Pour s’absenter afin de participer aux fêtes légales (8 mai, 14 juillet, 11 novembre) et aux commémorations, fêtes et journées nationales désormais listées par décret (journée d’hommage aux victimes du terrorisme, du souvenir de la guerre d’Algérie, du génocide des Tutsis, journée de l’Europe, etc.), le salarié doit informer son employeur par écrit, dès qu’il en a connaissance, de la date et de la durée de la ou des absences envisagées.

Pour la mise en œuvre des mesures de sûreté prescrites par le maire (accident naturel tel qu’un incendie ou une inondation), le salarié doit informer sans délai son employeur, par tout moyen, de la nature, de l’objet et de la durée de l’absence envisagée, puis confirmer cette information par écrit dans un délai maximal de 48 heures.

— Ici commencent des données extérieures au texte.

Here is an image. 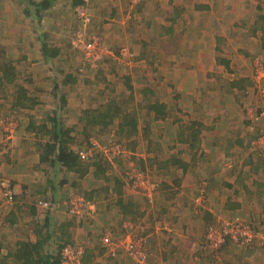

Le salarié élu municipal qui ne perçoit pas d’indemnité de fonction peut bénéficier, pour ces absences, d’une compensation financière versée par la commune. Il peut également obtenir le remboursement des frais de garde engagés pour ses enfants de moins de 16 ans ou pour des personnes âgées, en situation de handicap ou ayant besoin d’une aide personnelle.

Attention : les commémorations, fêtes et journées nationales ouvrant droit à absence sont fixées par une liste précise établie par décret ; elle inclut notamment des dates propres à l’outre-mer, comme les journées de commémoration de l’abolition de l’esclavage à Mayotte, en Martinique, en Guadeloupe, en Guyane, à Saint-Barthélemy et à La Réunion.

Ces dispositions sont entrées en vigueur le 20 août 2026.